**Consigne**. Poursuivez l'extrait d'entretien sur le rôle de l'Europe face à la guerre en Ukraine, en reprenant juste après sa dernière phrase.

**Extrait du document**.
# # # # # # #
06:14Il le fait en plus au printemps, à un moment où on a besoin évidemment
06:17de moins de chauffage qu'en hiver, que peut faire l'Europe
06:20et que peut faire la France dans cette affaire ?
06:21Le président Zelensky viendra en France la semaine prochaine,
06:23il a dit moi je parle tous les jours au président Macron,
06:25j'ai l'impression qu'il se parle beaucoup, mais au fond ça ne mène à rien.
06:28Pour l'instant ce qui ne mène à rien c'est quand même des discussions
06:30entre Donald Trump et Vladimir Poutine, il faut bien dire les choses comme elles sont.
06:33Vous vous souvenez, si je me souviens bien, en un claquement de doigts,
06:37en 24 heures j'aurais réglé le conflit, voilà où nous en sommes.
06:40Donc l'Europe doit faire ce qu'elle a à faire.
06:43Bien sûr, on doit continuer à soutenir l'Ukraine,
06:46parce que plus elle est soutenue, plus elle sera en position de force
06:49lorsque ces fameuses discussions qu'on appelle de nos voeux viendront.
06:53Il faut que l'Europe continue à accélérer sur son réarmement,
06:56c'est ce qu'elle fait et ce sera l'objet de la réunion à Bruxelles,
06:59mais aussi la réunion à Paris pour voir comment on peut financer mieux
07:03et accélérer le redéploiement des industries européennes et françaises de défense.
# # # # # # #
**Éléments d'un jeu de données**.
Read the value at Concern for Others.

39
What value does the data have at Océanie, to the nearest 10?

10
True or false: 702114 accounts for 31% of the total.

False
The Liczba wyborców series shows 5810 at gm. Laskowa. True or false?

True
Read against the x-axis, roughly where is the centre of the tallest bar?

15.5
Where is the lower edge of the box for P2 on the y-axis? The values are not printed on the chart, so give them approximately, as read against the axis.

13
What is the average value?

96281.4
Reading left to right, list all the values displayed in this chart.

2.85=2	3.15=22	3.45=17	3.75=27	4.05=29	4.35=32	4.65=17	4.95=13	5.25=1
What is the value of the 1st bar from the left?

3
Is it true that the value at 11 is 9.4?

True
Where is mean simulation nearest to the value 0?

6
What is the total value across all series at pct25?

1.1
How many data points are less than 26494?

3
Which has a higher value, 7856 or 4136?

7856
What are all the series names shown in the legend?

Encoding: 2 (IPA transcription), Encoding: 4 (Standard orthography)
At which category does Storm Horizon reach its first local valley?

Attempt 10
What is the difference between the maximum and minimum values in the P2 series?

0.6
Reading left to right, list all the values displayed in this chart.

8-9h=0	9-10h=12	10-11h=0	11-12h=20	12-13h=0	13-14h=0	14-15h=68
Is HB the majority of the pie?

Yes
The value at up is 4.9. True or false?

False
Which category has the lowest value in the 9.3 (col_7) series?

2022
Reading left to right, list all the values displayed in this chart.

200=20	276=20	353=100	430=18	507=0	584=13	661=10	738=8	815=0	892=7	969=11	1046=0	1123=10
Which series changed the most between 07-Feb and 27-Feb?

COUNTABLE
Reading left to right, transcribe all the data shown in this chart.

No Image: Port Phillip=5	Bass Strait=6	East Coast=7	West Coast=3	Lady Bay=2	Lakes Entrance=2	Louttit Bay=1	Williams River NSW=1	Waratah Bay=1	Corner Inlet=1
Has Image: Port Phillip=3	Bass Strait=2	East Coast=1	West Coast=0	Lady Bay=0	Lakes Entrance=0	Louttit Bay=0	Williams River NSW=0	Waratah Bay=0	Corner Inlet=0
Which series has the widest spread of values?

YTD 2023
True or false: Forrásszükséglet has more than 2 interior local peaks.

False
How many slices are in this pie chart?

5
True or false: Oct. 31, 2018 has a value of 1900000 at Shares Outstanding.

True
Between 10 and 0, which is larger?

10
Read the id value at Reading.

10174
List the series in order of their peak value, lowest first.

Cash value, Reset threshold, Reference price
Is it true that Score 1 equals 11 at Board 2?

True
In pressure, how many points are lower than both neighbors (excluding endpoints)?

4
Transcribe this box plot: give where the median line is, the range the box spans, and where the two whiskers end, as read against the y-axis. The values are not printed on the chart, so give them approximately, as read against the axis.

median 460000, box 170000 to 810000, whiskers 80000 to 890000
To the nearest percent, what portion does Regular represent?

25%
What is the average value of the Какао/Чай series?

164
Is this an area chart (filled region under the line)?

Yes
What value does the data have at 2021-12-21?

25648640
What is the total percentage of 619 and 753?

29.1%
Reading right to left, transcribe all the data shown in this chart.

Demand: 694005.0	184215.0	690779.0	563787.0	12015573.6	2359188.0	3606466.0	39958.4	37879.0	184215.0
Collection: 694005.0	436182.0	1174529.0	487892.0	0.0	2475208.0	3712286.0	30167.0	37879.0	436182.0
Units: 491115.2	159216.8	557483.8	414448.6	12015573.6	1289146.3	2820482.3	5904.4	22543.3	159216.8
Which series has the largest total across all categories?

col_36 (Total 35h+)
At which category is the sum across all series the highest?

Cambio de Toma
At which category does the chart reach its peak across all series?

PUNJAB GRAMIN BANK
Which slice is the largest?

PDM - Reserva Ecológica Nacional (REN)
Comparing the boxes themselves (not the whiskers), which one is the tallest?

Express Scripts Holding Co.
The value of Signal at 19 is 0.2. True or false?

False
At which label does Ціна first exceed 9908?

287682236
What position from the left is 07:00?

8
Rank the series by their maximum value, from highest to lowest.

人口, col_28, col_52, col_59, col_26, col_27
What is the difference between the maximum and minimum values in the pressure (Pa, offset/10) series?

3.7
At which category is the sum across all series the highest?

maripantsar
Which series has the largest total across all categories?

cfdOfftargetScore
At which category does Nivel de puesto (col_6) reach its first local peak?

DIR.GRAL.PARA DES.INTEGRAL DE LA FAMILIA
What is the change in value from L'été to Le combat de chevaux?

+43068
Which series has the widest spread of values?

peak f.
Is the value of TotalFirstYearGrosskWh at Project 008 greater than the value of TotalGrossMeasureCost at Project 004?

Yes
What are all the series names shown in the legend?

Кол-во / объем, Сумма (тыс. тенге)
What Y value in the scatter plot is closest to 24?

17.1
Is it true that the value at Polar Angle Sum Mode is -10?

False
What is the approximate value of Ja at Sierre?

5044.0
# # # # # # #
**Réponse attendue**.
07:09Il faut vraiment que nous continuions à avancer très vite,
07:12et puis je vais vous dire, il y a un moment où évidemment,
07:14on va être appelés, parce que sans nous, rien ne pourra se faire.
07:16Alors il y a un autre dossier européen très important,
07:18c'est le dossier des droits de douane, parce que là-dessus,
07:20Donald Trump est passé à l'acte avec des hausses de 25% sur l'acier et l'aluminium.
07:25Il va finir d'achever l'industrie française et l'industrie européenne, Donald Trump ou pas ?
07:31Si vous voulez, en ce faisant, il achève aussi la sienne,
07:34parce qu'à partir du moment où on met des droits de douane,
07:37je discutais hier avec des spécialistes de l'industrie automobile,
07:40qui disaient, à partir du moment où vous mettez, par exemple,
07:43les droits de douane sur l'acier, qu'est-ce qui va coûter plus cher ?
07:46L'acier qu'on importe évidemment aux Etats-Unis,
07:47les Etats-Unis doivent importer de l'acier,
07:49beaucoup d'acier, y compris pour faire leur voiture.
07:52Donc qui est-ce qui paye à la fin ?
07:53C'est les Américains.
07:54Et voilà.
07:55Et il y aura de l'inflation.
07:56Et c'est la raison pour laquelle vous voyez la déstabilisation aujourd'hui,
07:58les marchés très nerveux et le fait qu'on commence même à parler,
08:01on commence même à parler de récession aux Etats-Unis.
08:03Et sur la riposte européenne,
08:05vous avez entendu l'augmentation aussi des taxes à partir du 1er avril
08:09et puis il y a eu, en menace en tout cas de rétorsion,
08:12peut-être 200% de hausse de taxes sur les alcools et spirituels,
08:15notamment français.
08:16Est-ce que la Commission s'est très mal débrouillée là-dessus ?
08:18Même François Bayrou parle de maladresse.
08:19Bon ben là, il faut maintenant revoir ses listes.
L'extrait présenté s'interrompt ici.